The role of memory is of course a ripe topic for artistic exploration. Freud (‘Delusion and Dream’, 1907) proposed that volcanic eruption and archaeological excavation formed the consummate material analogy for how memory is buried and revealed in the psyche. In Stop-Motion, McCollum taps directly into the culturally redolent site that inspired Freud – the Roman city of Pompeii buried in AD 79 – by including sixteen of the highly evocative and iconic casts from his work titled The Dog from Pompei (1991). The dog, chained to the house of Vesonius Primus by a bronze-studded collar, could not escape the eruption of Vesuvius and died in apparent agony two millennia ago. While the living dog and its body disappeared, the volcanic materials preserved the empty cavity of it which, after excavation, was filled with plaster in 1874 to create a cast from which McCollum was able to make his own mold and casts. The dogs are seemingly identical to one another except for the way that each cast is positioned. As each dog is rotated slightly in its relative position to its neighbor, in looking at the entire work a sense of animation or movement is created; in viewing a single dog, it is as though one is viewing a still frame from a film.

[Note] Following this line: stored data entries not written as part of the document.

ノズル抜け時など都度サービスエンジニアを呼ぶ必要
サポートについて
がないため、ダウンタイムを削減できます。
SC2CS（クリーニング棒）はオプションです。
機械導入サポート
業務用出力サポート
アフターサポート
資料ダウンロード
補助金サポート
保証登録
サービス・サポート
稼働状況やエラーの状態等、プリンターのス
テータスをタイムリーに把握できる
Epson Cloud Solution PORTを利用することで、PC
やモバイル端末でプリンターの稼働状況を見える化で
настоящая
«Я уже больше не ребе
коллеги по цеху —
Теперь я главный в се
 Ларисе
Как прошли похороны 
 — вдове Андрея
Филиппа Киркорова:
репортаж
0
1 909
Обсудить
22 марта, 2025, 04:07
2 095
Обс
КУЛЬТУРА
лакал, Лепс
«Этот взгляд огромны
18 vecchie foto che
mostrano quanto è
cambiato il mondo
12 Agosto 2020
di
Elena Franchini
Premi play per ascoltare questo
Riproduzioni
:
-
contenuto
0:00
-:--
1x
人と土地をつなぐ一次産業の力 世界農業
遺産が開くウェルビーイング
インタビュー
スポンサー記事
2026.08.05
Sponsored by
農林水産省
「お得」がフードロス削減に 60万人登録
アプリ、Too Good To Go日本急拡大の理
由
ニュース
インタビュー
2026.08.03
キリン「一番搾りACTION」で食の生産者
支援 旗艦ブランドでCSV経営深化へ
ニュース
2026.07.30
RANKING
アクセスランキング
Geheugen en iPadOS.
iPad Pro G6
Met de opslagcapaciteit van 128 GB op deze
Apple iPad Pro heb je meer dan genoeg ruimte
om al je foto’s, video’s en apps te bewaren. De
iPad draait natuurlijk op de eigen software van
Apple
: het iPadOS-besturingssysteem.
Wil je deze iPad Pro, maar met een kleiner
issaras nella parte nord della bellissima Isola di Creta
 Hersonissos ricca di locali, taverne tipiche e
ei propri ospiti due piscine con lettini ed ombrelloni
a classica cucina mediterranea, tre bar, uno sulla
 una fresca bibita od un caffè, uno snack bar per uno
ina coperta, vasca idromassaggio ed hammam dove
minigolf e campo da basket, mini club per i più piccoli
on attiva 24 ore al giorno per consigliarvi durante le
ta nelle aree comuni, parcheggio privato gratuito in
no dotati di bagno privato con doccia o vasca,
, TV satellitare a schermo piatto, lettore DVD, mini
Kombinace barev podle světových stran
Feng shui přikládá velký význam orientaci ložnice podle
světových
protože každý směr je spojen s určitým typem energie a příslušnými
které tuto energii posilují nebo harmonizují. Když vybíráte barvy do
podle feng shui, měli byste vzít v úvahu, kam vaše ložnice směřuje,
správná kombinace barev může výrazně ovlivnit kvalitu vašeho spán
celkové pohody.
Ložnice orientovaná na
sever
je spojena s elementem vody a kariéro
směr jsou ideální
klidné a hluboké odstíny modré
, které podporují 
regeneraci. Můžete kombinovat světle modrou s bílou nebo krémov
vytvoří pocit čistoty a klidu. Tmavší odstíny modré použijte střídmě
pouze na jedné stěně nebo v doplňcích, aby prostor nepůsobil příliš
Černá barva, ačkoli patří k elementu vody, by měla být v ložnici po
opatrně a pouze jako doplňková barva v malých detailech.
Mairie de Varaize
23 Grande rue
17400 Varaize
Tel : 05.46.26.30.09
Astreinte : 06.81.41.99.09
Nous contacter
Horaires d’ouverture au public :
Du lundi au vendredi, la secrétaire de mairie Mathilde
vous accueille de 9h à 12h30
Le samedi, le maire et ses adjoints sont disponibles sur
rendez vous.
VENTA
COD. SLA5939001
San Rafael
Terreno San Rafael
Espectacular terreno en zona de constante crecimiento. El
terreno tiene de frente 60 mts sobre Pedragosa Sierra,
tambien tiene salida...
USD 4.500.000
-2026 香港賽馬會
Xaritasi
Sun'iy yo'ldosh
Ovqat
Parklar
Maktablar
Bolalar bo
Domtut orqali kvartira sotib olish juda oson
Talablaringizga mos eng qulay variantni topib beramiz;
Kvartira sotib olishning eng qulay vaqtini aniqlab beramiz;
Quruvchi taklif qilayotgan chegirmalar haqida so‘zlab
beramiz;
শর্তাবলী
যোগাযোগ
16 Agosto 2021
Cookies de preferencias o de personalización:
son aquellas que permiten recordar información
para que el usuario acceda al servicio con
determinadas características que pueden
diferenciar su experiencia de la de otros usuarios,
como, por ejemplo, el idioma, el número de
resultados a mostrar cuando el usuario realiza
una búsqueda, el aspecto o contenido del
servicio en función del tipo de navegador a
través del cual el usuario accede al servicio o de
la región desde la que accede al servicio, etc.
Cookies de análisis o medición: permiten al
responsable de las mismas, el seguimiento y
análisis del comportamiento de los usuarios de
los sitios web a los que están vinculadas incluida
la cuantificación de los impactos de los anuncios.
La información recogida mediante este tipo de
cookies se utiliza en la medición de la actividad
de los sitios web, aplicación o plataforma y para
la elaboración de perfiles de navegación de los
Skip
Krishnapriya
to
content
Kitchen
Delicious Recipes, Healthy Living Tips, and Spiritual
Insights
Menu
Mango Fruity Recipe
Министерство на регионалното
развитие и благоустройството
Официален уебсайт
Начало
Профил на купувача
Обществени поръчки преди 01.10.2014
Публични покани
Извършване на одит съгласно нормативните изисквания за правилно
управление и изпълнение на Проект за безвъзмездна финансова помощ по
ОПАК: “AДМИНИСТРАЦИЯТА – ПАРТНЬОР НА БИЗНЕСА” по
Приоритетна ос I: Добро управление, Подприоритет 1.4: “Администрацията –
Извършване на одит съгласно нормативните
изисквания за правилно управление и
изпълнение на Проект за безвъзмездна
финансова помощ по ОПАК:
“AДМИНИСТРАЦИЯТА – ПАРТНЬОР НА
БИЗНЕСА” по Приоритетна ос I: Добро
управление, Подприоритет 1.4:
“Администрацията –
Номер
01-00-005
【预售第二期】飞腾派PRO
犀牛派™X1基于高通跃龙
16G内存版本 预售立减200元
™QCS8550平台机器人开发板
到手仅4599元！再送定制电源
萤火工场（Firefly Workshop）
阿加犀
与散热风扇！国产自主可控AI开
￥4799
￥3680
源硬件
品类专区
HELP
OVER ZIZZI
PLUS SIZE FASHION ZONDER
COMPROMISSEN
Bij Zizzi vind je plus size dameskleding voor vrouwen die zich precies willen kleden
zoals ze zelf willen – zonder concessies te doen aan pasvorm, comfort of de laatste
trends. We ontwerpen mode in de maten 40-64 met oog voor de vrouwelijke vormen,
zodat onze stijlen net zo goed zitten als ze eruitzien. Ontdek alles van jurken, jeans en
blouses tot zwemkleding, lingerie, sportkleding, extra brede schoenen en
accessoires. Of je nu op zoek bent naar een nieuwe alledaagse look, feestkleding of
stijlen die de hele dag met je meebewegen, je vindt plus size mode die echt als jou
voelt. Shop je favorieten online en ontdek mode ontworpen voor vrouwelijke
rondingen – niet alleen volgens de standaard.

McCollum’s work provides the counterpoint to a new work titled Adonaïs by Edmier. The first sculpture in a body of work collectively titled ‘The Modern Man-Demon’, the piece contains two human hearts – that of the artist and of a female archaeologist – which are cast in basalt using data from MRI scans. The use of basalt, or hardened volcanic magma, links thematically to Freud’s fascination with Pompeii and the volcanic materials which both destroyed and preserved it. The lead box lined with silver that encases the hearts is reminiscent of the heart burials conducted in Medieval Europe and then incorporated into sentimental, aristocratic tradition through the nineteenth century. It is Freud’s own personal fetish for artifact collection that is evoked by Edmier, who extends the denotation of ‘art’ and ‘object’ capable of collecting to include human body parts. Unlike McCollum’s dogs, which are identical to one another and long-dead, each heart cast in Adonaïs has specificity to a still living person. Like the metaphorical removal of stratigraphy invoked by Freud, the removal of deep layers of digital data from the three dimensional images was required to create the detailed replicas of each heart. Like the dogs, also, the hearts hint at arrested motion. While one heart wells with life blood, the other is captured in contraction; viewed together, the hearts seemingly provide material animation of a single frozen heartbeat.

Motion and the cessation of motion; animation and reanimation; the promiscuous boundaries between art and artifact, subject and object, science and art: what remains rigidly fixed around these permeable categories for living creatures is time. McCollum and Edmier – in Stop-Motion – stop time.